Description of the task
Without including any images, set down the records below exactly.

The data Start Marker

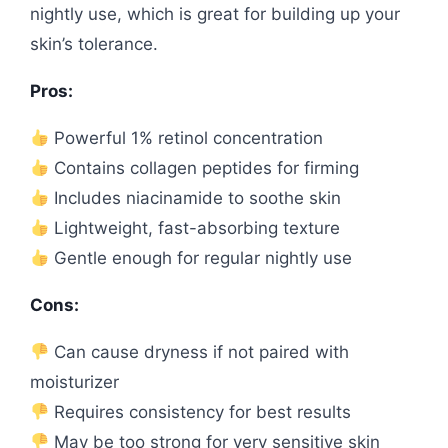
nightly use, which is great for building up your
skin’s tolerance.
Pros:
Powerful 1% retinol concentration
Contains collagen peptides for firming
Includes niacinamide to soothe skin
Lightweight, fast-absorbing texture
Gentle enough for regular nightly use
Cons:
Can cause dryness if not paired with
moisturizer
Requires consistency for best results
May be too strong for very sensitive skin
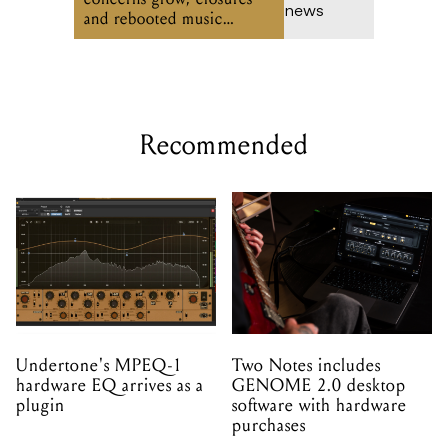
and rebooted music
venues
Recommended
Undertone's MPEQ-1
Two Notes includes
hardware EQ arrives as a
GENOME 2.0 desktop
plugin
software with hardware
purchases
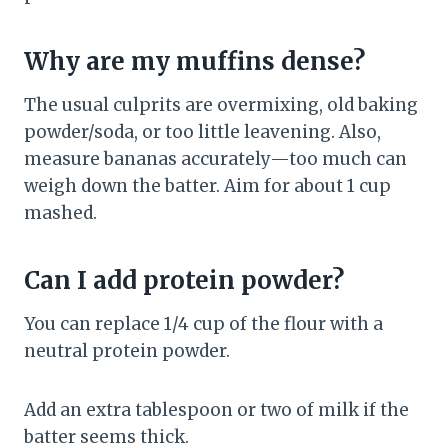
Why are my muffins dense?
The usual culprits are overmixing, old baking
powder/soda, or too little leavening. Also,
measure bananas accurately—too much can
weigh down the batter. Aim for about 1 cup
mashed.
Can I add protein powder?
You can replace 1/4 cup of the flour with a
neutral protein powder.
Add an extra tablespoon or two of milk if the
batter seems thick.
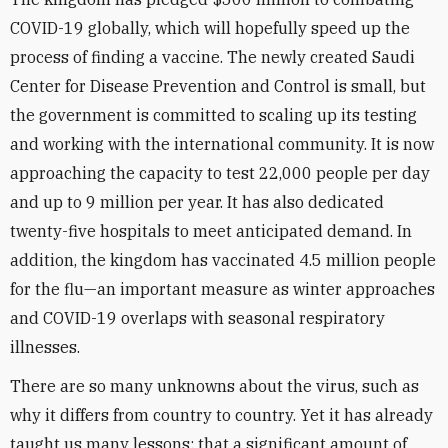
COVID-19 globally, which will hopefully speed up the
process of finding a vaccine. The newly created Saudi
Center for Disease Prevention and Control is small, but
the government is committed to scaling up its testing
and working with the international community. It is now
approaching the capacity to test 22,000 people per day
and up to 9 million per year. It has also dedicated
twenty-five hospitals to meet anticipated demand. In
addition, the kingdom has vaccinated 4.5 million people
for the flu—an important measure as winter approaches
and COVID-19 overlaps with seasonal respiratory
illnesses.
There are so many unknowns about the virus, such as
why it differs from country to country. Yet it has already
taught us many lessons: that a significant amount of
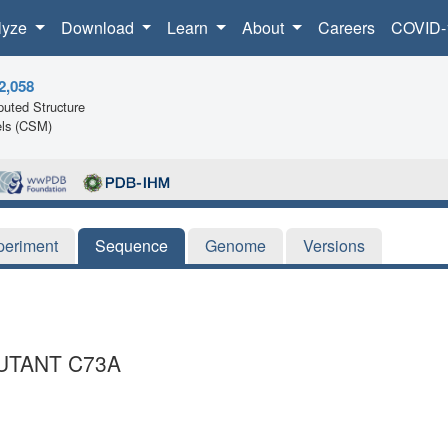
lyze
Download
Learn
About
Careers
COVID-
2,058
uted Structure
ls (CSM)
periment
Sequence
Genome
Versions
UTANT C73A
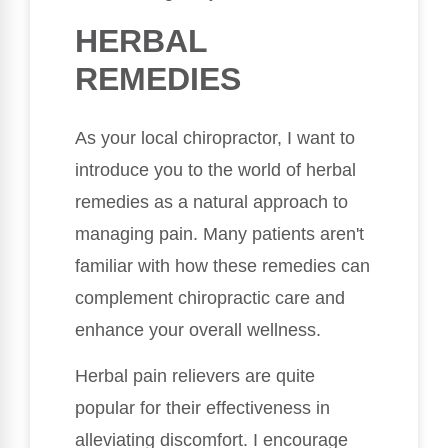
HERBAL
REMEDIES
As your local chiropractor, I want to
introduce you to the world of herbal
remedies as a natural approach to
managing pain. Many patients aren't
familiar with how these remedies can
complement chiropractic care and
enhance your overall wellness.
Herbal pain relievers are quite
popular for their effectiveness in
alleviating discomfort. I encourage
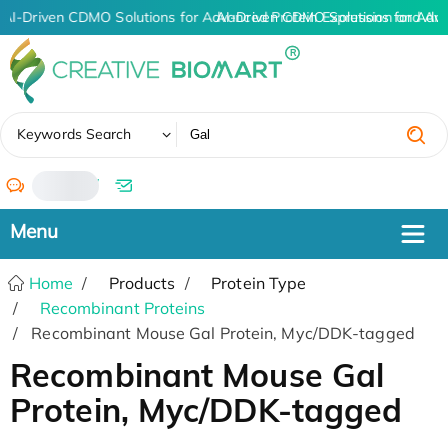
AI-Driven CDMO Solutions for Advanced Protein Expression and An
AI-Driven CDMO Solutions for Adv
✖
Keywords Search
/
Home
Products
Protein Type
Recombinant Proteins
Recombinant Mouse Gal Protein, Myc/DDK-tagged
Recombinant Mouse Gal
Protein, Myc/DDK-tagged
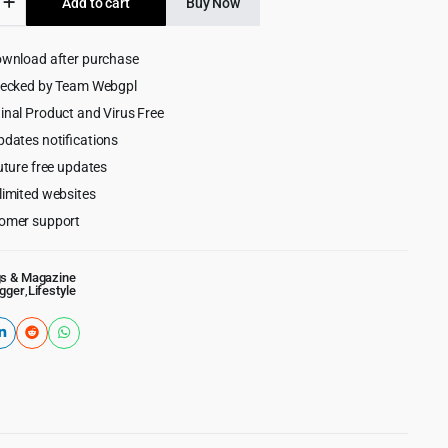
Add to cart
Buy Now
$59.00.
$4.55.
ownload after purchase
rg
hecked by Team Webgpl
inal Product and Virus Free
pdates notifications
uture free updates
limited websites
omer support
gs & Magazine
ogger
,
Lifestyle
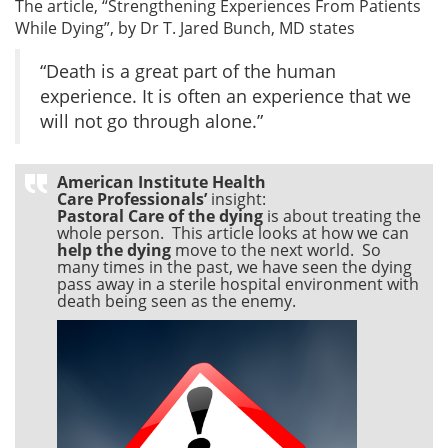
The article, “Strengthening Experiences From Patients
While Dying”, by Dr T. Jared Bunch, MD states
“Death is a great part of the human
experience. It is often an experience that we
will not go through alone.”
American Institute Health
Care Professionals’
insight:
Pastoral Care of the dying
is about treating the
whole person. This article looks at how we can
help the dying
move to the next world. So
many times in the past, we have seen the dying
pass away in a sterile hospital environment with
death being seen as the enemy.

The data End Marker

Solution to this task
nightly use, which is great for building up your
skin’s tolerance.
Pros:
Powerful 1% retinol concentration
Contains collagen peptides for firming
Includes niacinamide to soothe skin
Lightweight, fast-absorbing texture
Gentle enough for regular nightly use
Cons:
Can cause dryness if not paired with
moisturizer
Requires consistency for best results
May be too strong for very sensitive skin
and rebooted music
venues
Recommended
Undertone's MPEQ-1
Two Notes includes
hardware EQ arrives as a
GENOME 2.0 desktop
plugin
software with hardware
purchases
Why are my muffins dense?
The usual culprits are overmixing, old baking
powder/soda, or too little leavening. Also,
measure bananas accurately—too much can
weigh down the batter. Aim for about 1 cup
mashed.
Can I add protein powder?
You can replace 1/4 cup of the flour with a
neutral protein powder.
Add an extra tablespoon or two of milk if the
batter seems thick.
COVID-19 globally, which will hopefully speed up the
process of finding a vaccine. The newly created Saudi
Center for Disease Prevention and Control is small, but
the government is committed to scaling up its testing
and working with the international community. It is now
approaching the capacity to test 22,000 people per day
and up to 9 million per year. It has also dedicated
twenty-five hospitals to meet anticipated demand. In
addition, the kingdom has vaccinated 4.5 million people
for the flu—an important measure as winter approaches
and COVID-19 overlaps with seasonal respiratory
illnesses.
There are so many unknowns about the virus, such as
why it differs from country to country. Yet it has already
taught us many lessons: that a significant amount of
lyze
Download
Learn
About
Careers
COVID-
2,058
uted Structure
ls (CSM)
periment
Sequence
Genome
Versions
UTANT C73A
HERBAL
REMEDIES
As your local chiropractor, I want to
introduce you to the world of herbal
remedies as a natural approach to
managing pain. Many patients aren't
familiar with how these remedies can
complement chiropractic care and
enhance your overall wellness.
Herbal pain relievers are quite
popular for their effectiveness in
alleviating discomfort. I encourage
AI-Driven CDMO Solutions for Advanced Protein Expression and An
AI-Driven CDMO Solutions for Adv
✖
Keywords Search
/
Home
Products
Protein Type
Recombinant Proteins
Recombinant Mouse Gal Protein, Myc/DDK-tagged
Recombinant Mouse Gal
Protein, Myc/DDK-tagged
Add to cart
Buy Now
$59.00.
$4.55.
ownload after purchase
rg
hecked by Team Webgpl
inal Product and Virus Free
pdates notifications
uture free updates
limited websites
omer support
gs & Magazine
ogger
,
Lifestyle
The article, “Strengthening Experiences From Patients
While Dying”, by Dr T. Jared Bunch, MD states
“Death is a great part of the human
experience. It is often an experience that we
will not go through alone.”
American Institute Health
Care Professionals’
insight:
Pastoral Care of the dying
is about treating the
whole person. This article looks at how we can
help the dying
move to the next world. So
many times in the past, we have seen the dying
pass away in a sterile hospital environment with
death being seen as the enemy.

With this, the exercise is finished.